A few things first:
- What operating system are you running? Have you changed your MTU settings in order to optimize your Internet speed (or have your run any programs that do so)? The reason I ask is that the same MTU settings you alter to optimize your Internet speed/performance is the same MTU setting that Jumbo Frames relies on, so if you've done anything to optimize them this can affect transfer speeds. For instance with XP setting and DSL setting your MTU to a much lower value such as 1462-1500 will limit your speed between the computer and the NAS.
- What do you have the Jumbo Frame size set to on the 323 and in your network cards settings? Max is 9000 (this is also the max automatically supported by the DIR-655 btw), but not all setups are able to run "stably" at 9000. Try lowering the limits by 1000 between each component (NIC and NAS), and between each copy/paste test. Also, try various settings. In my case the Realtek NIC in my main rig cannot go above 8000MTU, while my gaming rig running the Killer 2100 can do 9000MTU. However, if I set the Realtek NIC to 8000 I get 26MB/s read, but 8MB/s write on a 500MB file. At each 1000 increment I get different speeds, it even crashes when set to 6000 for some reason (the NAS just locks up hard). Try to find your "sweet spot". Mind seems to be 7000.
---------------
Exercise: Resume the troubleshooting advice above on MTU and Jumbo Frame settings for NAS transfer speeds, continuing after its final sentence.

Entries shown:
---------------
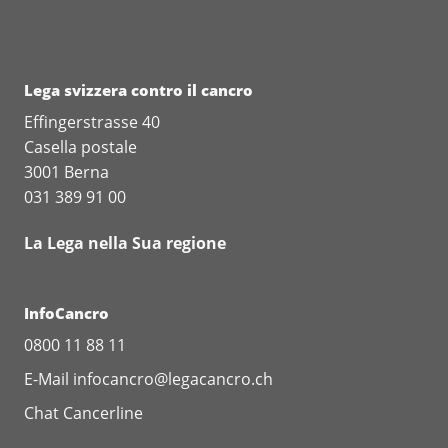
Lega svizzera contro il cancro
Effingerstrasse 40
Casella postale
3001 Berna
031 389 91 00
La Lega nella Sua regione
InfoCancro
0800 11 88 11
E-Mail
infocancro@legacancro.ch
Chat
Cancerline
---------------
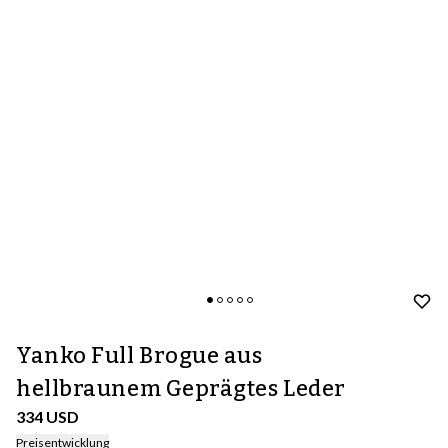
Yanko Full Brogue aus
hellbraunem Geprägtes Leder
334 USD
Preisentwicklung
---------------
Result for this task:
- Try using a program like TeraCopy instead of Windows copy/paste.
- I've noticed that read speeds tend to be faster coming off of the DNS-323 than being written to it, but an interesting note here is that write speeds are also be affected by the format of the drive, that being ext2 (faster, riskier) or ext3 (slower, but journaled).
- What anti-virus/malware protection are you running, if any? Do you get the same performance with them enabled or disabled?
- Do you have Link Layered Topology turned on in the NAS? If so, try disabling it.
- When determining speeds do so on a large file, and not a folder that might have smaller files. Smaller files, especially a lot of them, will throw off your "consistent" speed rating being reported by Windows.